In war everybody loses, nobody wins

Dear Editor,

Every citizen, particularly those who consider themselves humanist, would have no difficulty with sentiments expressed in our editorials and other articles dealing with the situation in Europe, and we all agree with the statement in one editorial published on Tuesday, March 1, 2022, after analyzing the situation in Ukraine, it said “Everyone loses, nobody wins.” Perhaps this is the unavoidable curse of advanced technology as we move from bows and arrows, spears and swords to ballistic and inter-continental missiles. How else can we explain this shared stupidity by so-called sane leaders of States over the past few centuries? Just over one hundred years ago, a brutal war named World War I, which destroyed property and sometimes priceless artifacts and took millions of lives. The cause, they say, was a spark ignited after the Archduke of Sarajevo was assassinated by a radical Serb on 28th June, 1914. The war ended in 1918 with promises by leaders everywhere, not to engage ever in similar disastrous barbaric adventure.  Two decades later, 1939 saw Europe at war with the vanquished Germany being the aggressor. When I visited the Berlin Wall before it was torn down, my guide explained to me that the Germans, because they were surrounded by the Netherlands, France, Austria, Belgium, Luxembourg, Switzerland, Poland, Denmark and Czech Republic, always felt helmed in and were therefore, by nature, defensive and belligerent.
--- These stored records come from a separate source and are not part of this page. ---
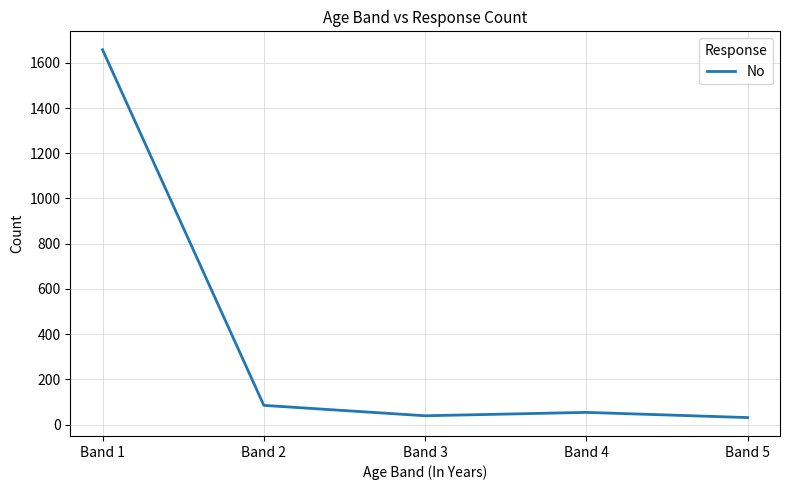

The chart shows a value of 146 at Band 2. True or false?

False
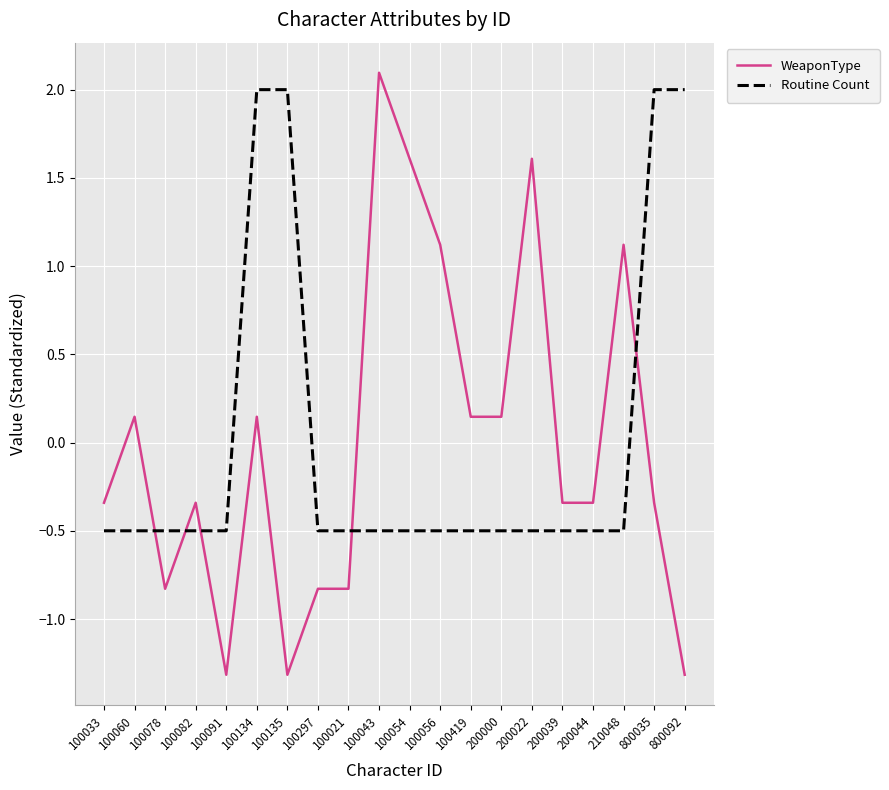

Is the value of Routine Count at 100056 greater than the value of WeaponType at 100134?

No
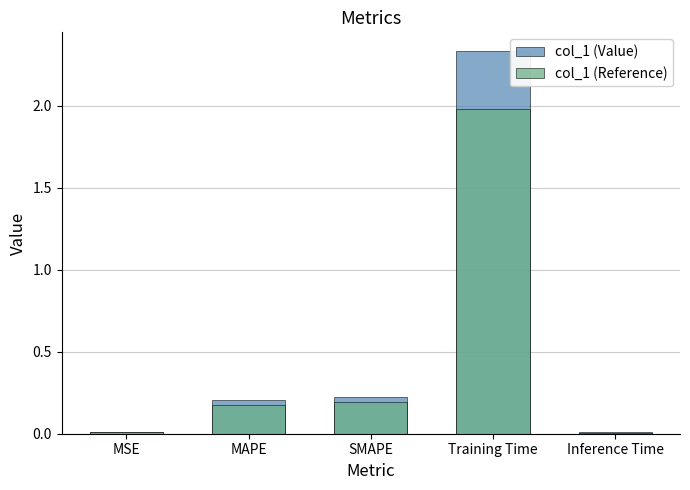

True or false: col_1 (Value) has a value of 0.0 at MSE.

False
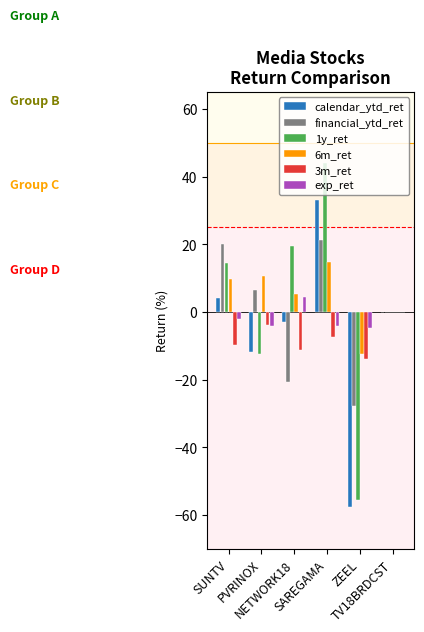

The value of financial_ytd_ret at ZEEL is -49.7. True or false?

False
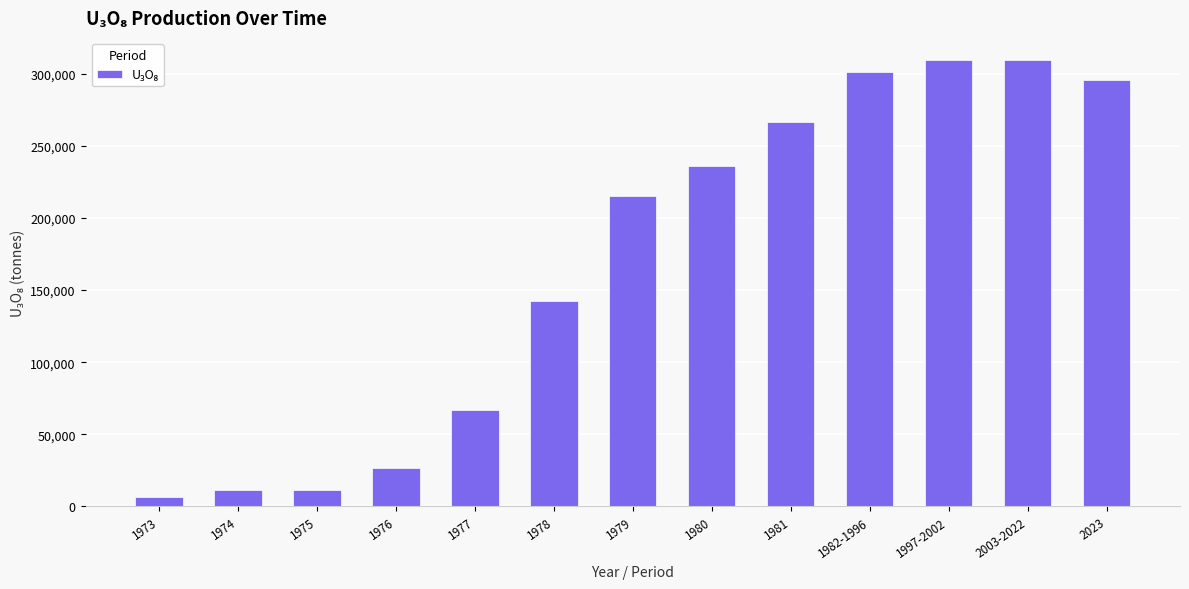

What value does the data have at 1975, to the nearest 50?

11050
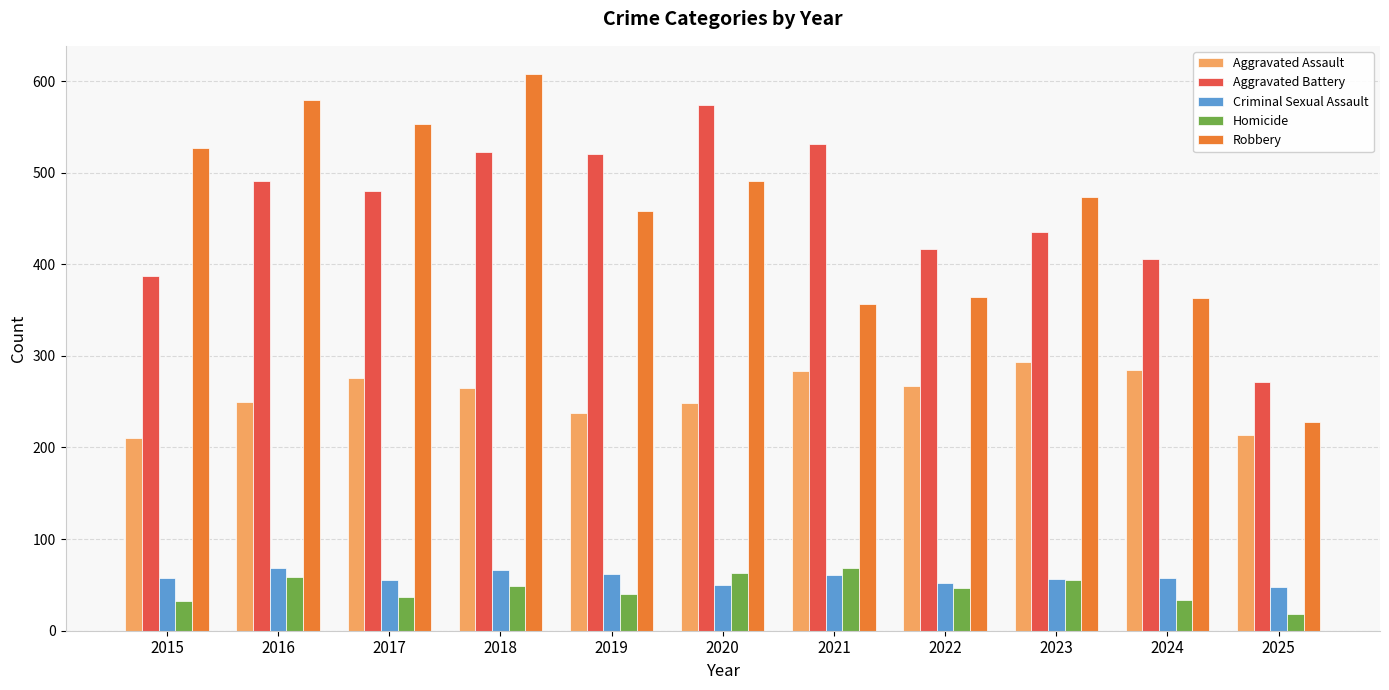

What is the maximum value for Robbery?

608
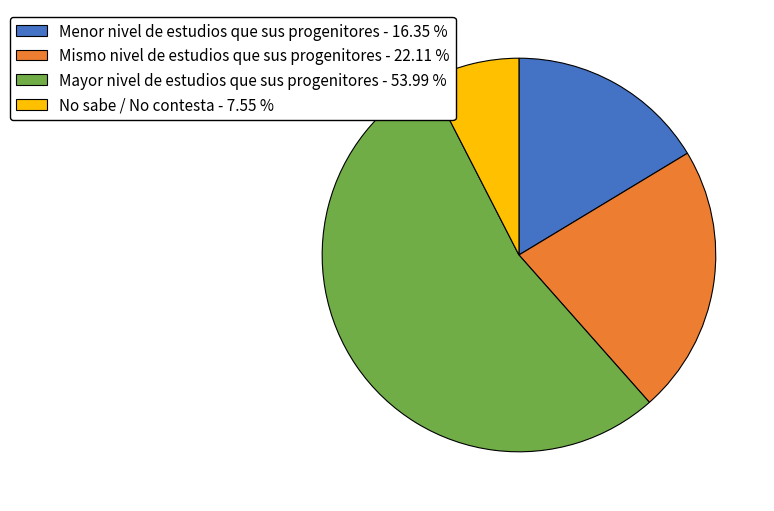

The Mismo nivel de estudios que sus progenitores slice represents 22% of the pie. True or false?

True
In the height of World War II, why did Germany try to seize and occupy Stalingrad in August 1941, the result, a brutal seven months campaign of fierce fighting which took well over one million lives and saw the Russians repelling the Germans? Why did Japan, in December of 1941, attacked American Ships at Pearl Harbor, destroying the American battleships and taking the lives of two thousand three hundred and thirty five servicemen, and injuring one thousand one hundred and thirty three others. American President Franklin D. Roosevelt described it as a day of infamy drawing the might of the United States into what some of us previously described as a European Civil War. At Hiroshima, Japan, 6th of August 1945 and Nakasaki three days later, the newly developed atomic bomb was dropped on these two cities claiming over sixty thousand lives. My generation remembers Vietnam, the Korean War, and Afghanistan etc. The issue seems to be that there is a fatal flaw in the brain-tissue of great leaders, east, west, north and south, once they have at their command, military might. The single exception of my generation are the two great Ks, Nikita Khrushchev of Russia and John F. Kennedy of the United States, after setting up a hotline between the Kremlin and the White House, avoided the unthinkable of a nuclear holocaust known as the Cuban missile crisis of October, 1962. In each and every one of the above instances, the leaders did what they believed was in their national interest.